● WORK TO BE COMPLETED
A stretch of the entries below is to be set down exactly, running from the line with "213 135 11.05" through the line with "137 123 4.89", both included, and no other line.

● DATA LISTING
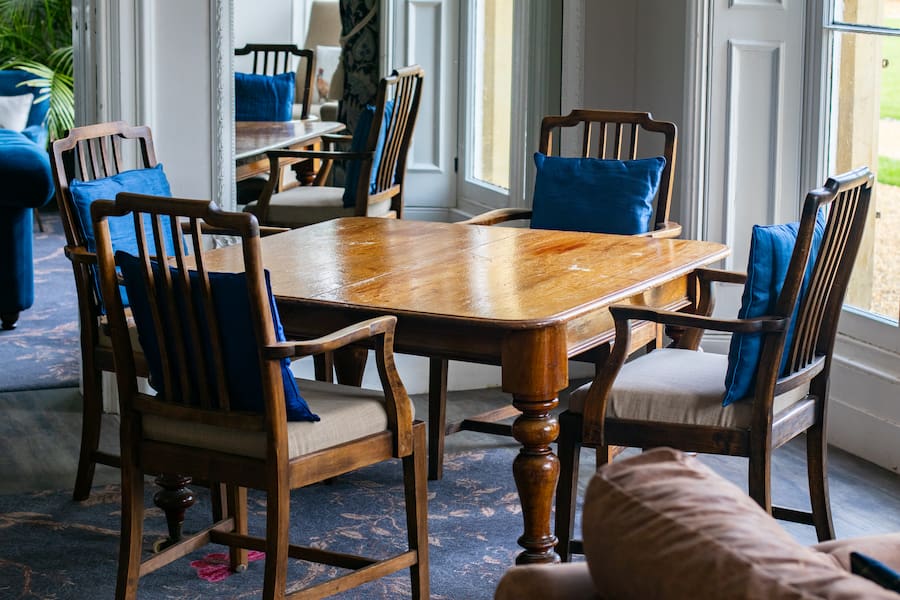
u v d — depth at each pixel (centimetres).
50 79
* * *
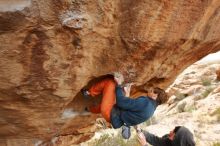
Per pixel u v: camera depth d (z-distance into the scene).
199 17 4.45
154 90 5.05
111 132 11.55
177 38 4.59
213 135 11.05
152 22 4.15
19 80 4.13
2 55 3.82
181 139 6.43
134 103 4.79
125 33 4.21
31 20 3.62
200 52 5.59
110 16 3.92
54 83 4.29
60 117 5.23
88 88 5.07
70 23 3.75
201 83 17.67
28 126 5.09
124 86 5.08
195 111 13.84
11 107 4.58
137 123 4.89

● RESULT BELOW
213 135 11.05
152 22 4.15
19 80 4.13
2 55 3.82
181 139 6.43
134 103 4.79
125 33 4.21
31 20 3.62
200 52 5.59
110 16 3.92
54 83 4.29
60 117 5.23
88 88 5.07
70 23 3.75
201 83 17.67
28 126 5.09
124 86 5.08
195 111 13.84
11 107 4.58
137 123 4.89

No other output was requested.